▶ [TASK STATEMENT]
Rewrite the listing below so that every "catalogue" becomes "catalog", keeping all other text unchanged.

Some records:
□ □ □ □ □

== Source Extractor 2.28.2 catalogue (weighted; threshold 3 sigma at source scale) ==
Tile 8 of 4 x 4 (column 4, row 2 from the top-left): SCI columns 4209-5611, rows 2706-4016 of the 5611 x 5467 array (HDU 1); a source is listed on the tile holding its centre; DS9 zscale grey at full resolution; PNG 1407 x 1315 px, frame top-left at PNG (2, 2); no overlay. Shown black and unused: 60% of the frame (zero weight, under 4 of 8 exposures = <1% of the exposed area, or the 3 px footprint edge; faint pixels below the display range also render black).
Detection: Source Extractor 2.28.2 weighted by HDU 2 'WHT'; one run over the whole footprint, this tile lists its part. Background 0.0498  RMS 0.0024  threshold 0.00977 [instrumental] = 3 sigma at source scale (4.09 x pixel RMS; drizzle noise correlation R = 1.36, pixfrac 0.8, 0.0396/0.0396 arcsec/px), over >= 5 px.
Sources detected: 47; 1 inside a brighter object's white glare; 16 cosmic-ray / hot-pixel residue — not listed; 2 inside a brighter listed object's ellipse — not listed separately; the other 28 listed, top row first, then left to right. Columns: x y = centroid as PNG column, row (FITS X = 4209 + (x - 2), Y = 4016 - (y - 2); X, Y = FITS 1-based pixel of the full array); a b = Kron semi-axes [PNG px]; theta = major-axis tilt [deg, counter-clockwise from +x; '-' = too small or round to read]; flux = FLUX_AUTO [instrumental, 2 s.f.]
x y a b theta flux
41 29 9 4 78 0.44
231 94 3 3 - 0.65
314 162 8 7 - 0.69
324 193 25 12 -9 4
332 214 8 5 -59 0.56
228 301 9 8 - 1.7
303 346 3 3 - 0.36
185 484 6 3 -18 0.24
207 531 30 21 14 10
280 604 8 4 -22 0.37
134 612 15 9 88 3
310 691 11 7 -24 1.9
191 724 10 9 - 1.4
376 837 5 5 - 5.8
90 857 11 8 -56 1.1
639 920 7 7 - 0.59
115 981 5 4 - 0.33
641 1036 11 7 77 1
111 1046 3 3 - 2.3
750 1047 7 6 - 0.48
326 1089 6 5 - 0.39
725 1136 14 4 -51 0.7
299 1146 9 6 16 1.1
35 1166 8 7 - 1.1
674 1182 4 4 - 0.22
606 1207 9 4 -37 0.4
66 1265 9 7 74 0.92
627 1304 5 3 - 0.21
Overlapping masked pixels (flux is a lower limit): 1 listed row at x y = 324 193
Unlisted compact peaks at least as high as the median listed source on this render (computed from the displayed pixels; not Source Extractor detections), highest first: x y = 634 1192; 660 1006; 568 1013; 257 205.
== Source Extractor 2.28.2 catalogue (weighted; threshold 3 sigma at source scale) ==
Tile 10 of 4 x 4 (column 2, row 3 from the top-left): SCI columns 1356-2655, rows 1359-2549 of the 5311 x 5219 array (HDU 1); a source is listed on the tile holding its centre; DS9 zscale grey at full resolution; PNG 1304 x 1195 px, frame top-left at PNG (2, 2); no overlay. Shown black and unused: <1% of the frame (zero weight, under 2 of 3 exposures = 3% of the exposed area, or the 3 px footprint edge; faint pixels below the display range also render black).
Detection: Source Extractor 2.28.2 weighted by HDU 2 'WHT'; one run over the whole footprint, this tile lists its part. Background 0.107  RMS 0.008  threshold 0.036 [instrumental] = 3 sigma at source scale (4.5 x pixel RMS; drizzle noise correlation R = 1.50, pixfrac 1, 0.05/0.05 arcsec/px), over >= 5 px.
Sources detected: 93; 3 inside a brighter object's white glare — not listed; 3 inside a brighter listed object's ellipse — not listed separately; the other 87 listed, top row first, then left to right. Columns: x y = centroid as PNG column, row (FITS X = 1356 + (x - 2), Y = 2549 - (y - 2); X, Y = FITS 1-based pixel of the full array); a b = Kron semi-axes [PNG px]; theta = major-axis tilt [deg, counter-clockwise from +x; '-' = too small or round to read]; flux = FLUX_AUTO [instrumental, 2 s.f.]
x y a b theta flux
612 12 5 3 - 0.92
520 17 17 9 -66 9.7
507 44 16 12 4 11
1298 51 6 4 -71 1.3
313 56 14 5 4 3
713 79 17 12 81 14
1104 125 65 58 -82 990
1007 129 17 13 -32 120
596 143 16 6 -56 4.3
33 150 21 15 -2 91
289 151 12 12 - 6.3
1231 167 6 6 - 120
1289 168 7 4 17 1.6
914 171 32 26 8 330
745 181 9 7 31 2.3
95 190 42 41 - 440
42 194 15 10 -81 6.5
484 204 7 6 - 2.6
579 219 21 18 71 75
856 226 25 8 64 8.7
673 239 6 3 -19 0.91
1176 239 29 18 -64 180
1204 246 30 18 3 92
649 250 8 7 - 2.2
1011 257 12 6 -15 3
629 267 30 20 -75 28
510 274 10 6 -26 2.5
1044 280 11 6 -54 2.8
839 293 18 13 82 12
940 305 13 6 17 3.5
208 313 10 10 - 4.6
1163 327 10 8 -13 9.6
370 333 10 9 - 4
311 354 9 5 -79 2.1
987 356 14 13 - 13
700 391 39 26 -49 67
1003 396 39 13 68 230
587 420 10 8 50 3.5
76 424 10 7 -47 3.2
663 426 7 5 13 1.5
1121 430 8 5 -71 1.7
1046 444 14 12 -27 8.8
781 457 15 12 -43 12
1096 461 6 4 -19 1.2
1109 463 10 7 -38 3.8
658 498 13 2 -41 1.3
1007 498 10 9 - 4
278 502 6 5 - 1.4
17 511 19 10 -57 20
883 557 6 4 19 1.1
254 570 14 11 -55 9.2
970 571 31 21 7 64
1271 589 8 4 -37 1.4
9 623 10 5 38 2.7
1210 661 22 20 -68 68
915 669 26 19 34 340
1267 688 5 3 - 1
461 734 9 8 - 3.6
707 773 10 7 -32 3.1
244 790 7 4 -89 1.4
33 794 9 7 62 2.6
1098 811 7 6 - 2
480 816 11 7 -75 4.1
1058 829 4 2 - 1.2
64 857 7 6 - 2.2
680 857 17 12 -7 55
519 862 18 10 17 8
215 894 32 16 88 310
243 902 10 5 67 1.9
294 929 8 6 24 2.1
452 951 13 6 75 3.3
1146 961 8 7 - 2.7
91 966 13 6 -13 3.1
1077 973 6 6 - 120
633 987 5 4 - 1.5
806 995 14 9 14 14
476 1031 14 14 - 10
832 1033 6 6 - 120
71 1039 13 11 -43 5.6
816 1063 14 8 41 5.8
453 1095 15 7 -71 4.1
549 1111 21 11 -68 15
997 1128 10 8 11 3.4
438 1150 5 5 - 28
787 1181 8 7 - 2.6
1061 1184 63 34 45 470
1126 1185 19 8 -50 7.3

□ □ □ □ □

▶ [TASK RESULT]
== Source Extractor 2.28.2 catalog (weighted; threshold 3 sigma at source scale) ==
Tile 8 of 4 x 4 (column 4, row 2 from the top-left): SCI columns 4209-5611, rows 2706-4016 of the 5611 x 5467 array (HDU 1); a source is listed on the tile holding its centre; DS9 zscale grey at full resolution; PNG 1407 x 1315 px, frame top-left at PNG (2, 2); no overlay. Shown black and unused: 60% of the frame (zero weight, under 4 of 8 exposures = <1% of the exposed area, or the 3 px footprint edge; faint pixels below the display range also render black).
Detection: Source Extractor 2.28.2 weighted by HDU 2 'WHT'; one run over the whole footprint, this tile lists its part. Background 0.0498  RMS 0.0024  threshold 0.00977 [instrumental] = 3 sigma at source scale (4.09 x pixel RMS; drizzle noise correlation R = 1.36, pixfrac 0.8, 0.0396/0.0396 arcsec/px), over >= 5 px.
Sources detected: 47; 1 inside a brighter object's white glare; 16 cosmic-ray / hot-pixel residue — not listed; 2 inside a brighter listed object's ellipse — not listed separately; the other 28 listed, top row first, then left to right. Columns: x y = centroid as PNG column, row (FITS X = 4209 + (x - 2), Y = 4016 - (y - 2); X, Y = FITS 1-based pixel of the full array); a b = Kron semi-axes [PNG px]; theta = major-axis tilt [deg, counter-clockwise from +x; '-' = too small or round to read]; flux = FLUX_AUTO [instrumental, 2 s.f.]
x y a b theta flux
41 29 9 4 78 0.44
231 94 3 3 - 0.65
314 162 8 7 - 0.69
324 193 25 12 -9 4
332 214 8 5 -59 0.56
228 301 9 8 - 1.7
303 346 3 3 - 0.36
185 484 6 3 -18 0.24
207 531 30 21 14 10
280 604 8 4 -22 0.37
134 612 15 9 88 3
310 691 11 7 -24 1.9
191 724 10 9 - 1.4
376 837 5 5 - 5.8
90 857 11 8 -56 1.1
639 920 7 7 - 0.59
115 981 5 4 - 0.33
641 1036 11 7 77 1
111 1046 3 3 - 2.3
750 1047 7 6 - 0.48
326 1089 6 5 - 0.39
725 1136 14 4 -51 0.7
299 1146 9 6 16 1.1
35 1166 8 7 - 1.1
674 1182 4 4 - 0.22
606 1207 9 4 -37 0.4
66 1265 9 7 74 0.92
627 1304 5 3 - 0.21
Overlapping masked pixels (flux is a lower limit): 1 listed row at x y = 324 193
Unlisted compact peaks at least as high as the median listed source on this render (computed from the displayed pixels; not Source Extractor detections), highest first: x y = 634 1192; 660 1006; 568 1013; 257 205.
== Source Extractor 2.28.2 catalog (weighted; threshold 3 sigma at source scale) ==
Tile 10 of 4 x 4 (column 2, row 3 from the top-left): SCI columns 1356-2655, rows 1359-2549 of the 5311 x 5219 array (HDU 1); a source is listed on the tile holding its centre; DS9 zscale grey at full resolution; PNG 1304 x 1195 px, frame top-left at PNG (2, 2); no overlay. Shown black and unused: <1% of the frame (zero weight, under 2 of 3 exposures = 3% of the exposed area, or the 3 px footprint edge; faint pixels below the display range also render black).
Detection: Source Extractor 2.28.2 weighted by HDU 2 'WHT'; one run over the whole footprint, this tile lists its part. Background 0.107  RMS 0.008  threshold 0.036 [instrumental] = 3 sigma at source scale (4.5 x pixel RMS; drizzle noise correlation R = 1.50, pixfrac 1, 0.05/0.05 arcsec/px), over >= 5 px.
Sources detected: 93; 3 inside a brighter object's white glare — not listed; 3 inside a brighter listed object's ellipse — not listed separately; the other 87 listed, top row first, then left to right. Columns: x y = centroid as PNG column, row (FITS X = 1356 + (x - 2), Y = 2549 - (y - 2); X, Y = FITS 1-based pixel of the full array); a b = Kron semi-axes [PNG px]; theta = major-axis tilt [deg, counter-clockwise from +x; '-' = too small or round to read]; flux = FLUX_AUTO [instrumental, 2 s.f.]
x y a b theta flux
612 12 5 3 - 0.92
520 17 17 9 -66 9.7
507 44 16 12 4 11
1298 51 6 4 -71 1.3
313 56 14 5 4 3
713 79 17 12 81 14
1104 125 65 58 -82 990
1007 129 17 13 -32 120
596 143 16 6 -56 4.3
33 150 21 15 -2 91
289 151 12 12 - 6.3
1231 167 6 6 - 120
1289 168 7 4 17 1.6
914 171 32 26 8 330
745 181 9 7 31 2.3
95 190 42 41 - 440
42 194 15 10 -81 6.5
484 204 7 6 - 2.6
579 219 21 18 71 75
856 226 25 8 64 8.7
673 239 6 3 -19 0.91
1176 239 29 18 -64 180
1204 246 30 18 3 92
649 250 8 7 - 2.2
1011 257 12 6 -15 3
629 267 30 20 -75 28
510 274 10 6 -26 2.5
1044 280 11 6 -54 2.8
839 293 18 13 82 12
940 305 13 6 17 3.5
208 313 10 10 - 4.6
1163 327 10 8 -13 9.6
370 333 10 9 - 4
311 354 9 5 -79 2.1
987 356 14 13 - 13
700 391 39 26 -49 67
1003 396 39 13 68 230
587 420 10 8 50 3.5
76 424 10 7 -47 3.2
663 426 7 5 13 1.5
1121 430 8 5 -71 1.7
1046 444 14 12 -27 8.8
781 457 15 12 -43 12
1096 461 6 4 -19 1.2
1109 463 10 7 -38 3.8
658 498 13 2 -41 1.3
1007 498 10 9 - 4
278 502 6 5 - 1.4
17 511 19 10 -57 20
883 557 6 4 19 1.1
254 570 14 11 -55 9.2
970 571 31 21 7 64
1271 589 8 4 -37 1.4
9 623 10 5 38 2.7
1210 661 22 20 -68 68
915 669 26 19 34 340
1267 688 5 3 - 1
461 734 9 8 - 3.6
707 773 10 7 -32 3.1
244 790 7 4 -89 1.4
33 794 9 7 62 2.6
1098 811 7 6 - 2
480 816 11 7 -75 4.1
1058 829 4 2 - 1.2
64 857 7 6 - 2.2
680 857 17 12 -7 55
519 862 18 10 17 8
215 894 32 16 88 310
243 902 10 5 67 1.9
294 929 8 6 24 2.1
452 951 13 6 75 3.3
1146 961 8 7 - 2.7
91 966 13 6 -13 3.1
1077 973 6 6 - 120
633 987 5 4 - 1.5
806 995 14 9 14 14
476 1031 14 14 - 10
832 1033 6 6 - 120
71 1039 13 11 -43 5.6
816 1063 14 8 41 5.8
453 1095 15 7 -71 4.1
549 1111 21 11 -68 15
997 1128 10 8 11 3.4
438 1150 5 5 - 28
787 1181 8 7 - 2.6
1061 1184 63 34 45 470
1126 1185 19 8 -50 7.3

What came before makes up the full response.